TRECHO DO DOCUMENTO -
⁂

“Insegurança é uma das palavras-chave para descrever o Brasil de hoje. São poucos os locais neste País em que alguém se sinta seguro.” Assim escreve, com precisão cirúrgica e melancolia embutida, o tributarista Everaldo Maciel — e sua frase paira como um epitáfio provisório sobre o presente. Porque, embora os números murmurem uma ligeira melhora, o país permanece acuado, olhos sempre em sobressalto, como quem caminha na beira de um abismo que não se vê, mas que se sente. Em 2023, os homicídios caíram para o menor número em 11 anos. Mas a frieza dos dados não aquece os corpos nem acalma os espíritos. A insegurança, no Brasil de agora, não é uma ocorrência: é um estado de ser.
O medo, no Brasil, não se anuncia com alarde. Ele infiltra-se nos poros, habita os silêncios, contamina os gestos mais banais. Ir e vir — o direito — converte-se em cálculo, em mapa mental de rotas alternativas, em estratégia de sobrevivência. Sessenta e cinco por cento dos brasileiros dizem temer andar à noite. Trinta e nove por cento dizem temer muito. Mas o que essas porcentagens não revelam é que o medo já deixou de ser exceção noturna: tornou-se luz diurna, hábito incorporado, uma segunda pele.

⁂

DADOS FORNECIDOS -

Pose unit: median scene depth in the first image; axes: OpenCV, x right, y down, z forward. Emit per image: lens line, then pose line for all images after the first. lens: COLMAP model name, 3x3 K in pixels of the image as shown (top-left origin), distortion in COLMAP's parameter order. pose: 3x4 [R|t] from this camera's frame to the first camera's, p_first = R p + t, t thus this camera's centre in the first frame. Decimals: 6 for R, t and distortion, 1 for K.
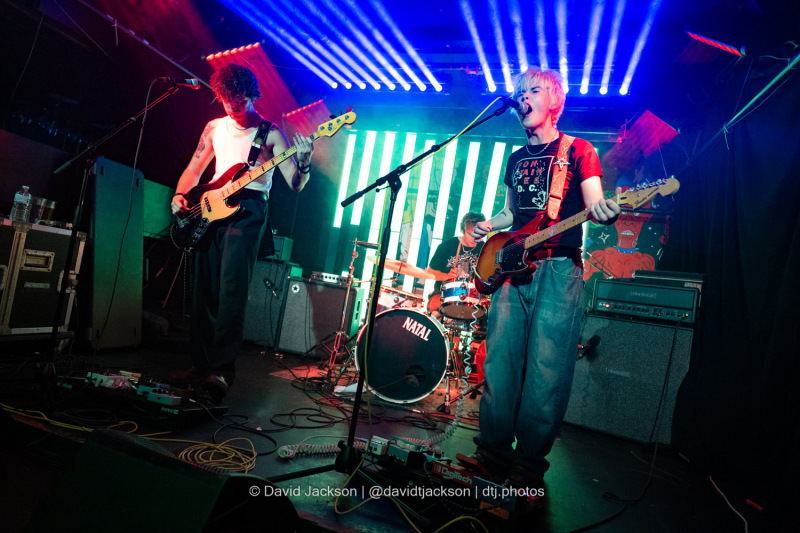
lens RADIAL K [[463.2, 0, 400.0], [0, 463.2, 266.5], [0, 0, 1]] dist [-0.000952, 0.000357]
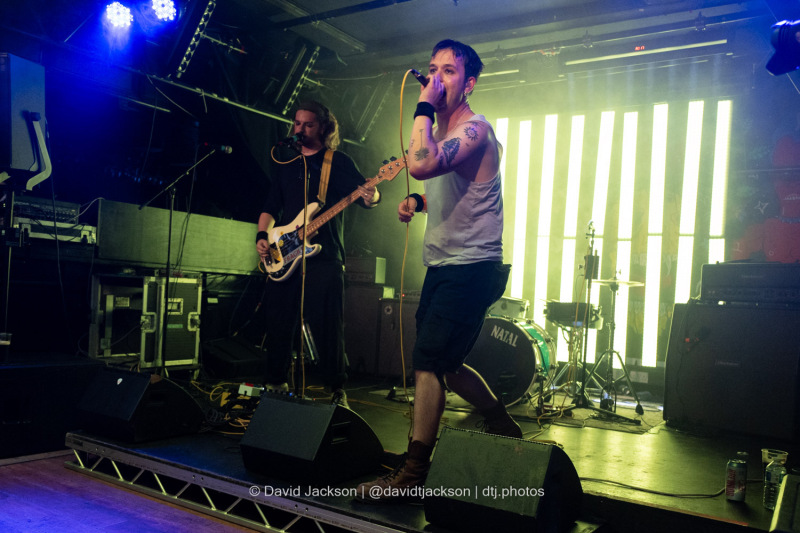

⁂

INSTRUÇÃO DE TRABALHO - Retome o texto sobre a insegurança no Brasil logo após a última frase e continue-o no mesmo tom.

RESULTADO -
Há, nessa paisagem, um esgar permanente, como se o país inteiro tivesse desaprendido a relaxar os ombros. A insegurança, enquanto estrutura, é filha dileta da desigualdade e da indiferença. A sociologia de Ulrich Beck ajuda a compreender: vivemos em uma sociedade de risco, onde o perigo deixou de ser um acidente e se tornou norma. O Brasil não é mais apenas o território da violência pontual, mas o campo simbólico da ameaça constante. Aqui, a insegurança é ao mesmo tempo substância e símbolo.
E essa substância se converteu em pauta. A política já não se organiza em torno de projetos de futuro, mas em torno da urgência do medo. O medo é o novo programa de governo, a nova moeda de troca. E mesmo assim, tudo parece insatisfatório. As reformas propostas arrastam-se entre gabinetes, a centralização da segurança pública é uma promessa perene, e a confiança da população dissolve-se como sal grosso sob a chuva. No pano de fundo, a perplexidade: o Estado, afinal, serve a quem?
A mídia — essa narradora onipresente da tragédia cotidiana — alimenta a engrenagem com disciplina e espetáculo. Em nome da informação, ela constrói uma topografia de horrores, onde cada esquina pode ser a última. O medo vira vício e linguagem. E assim, uma “cultura do medo” se instala como ideologia difusa, justificação para o autoritarismo e o apelo por soluções fáceis, embora cruéis.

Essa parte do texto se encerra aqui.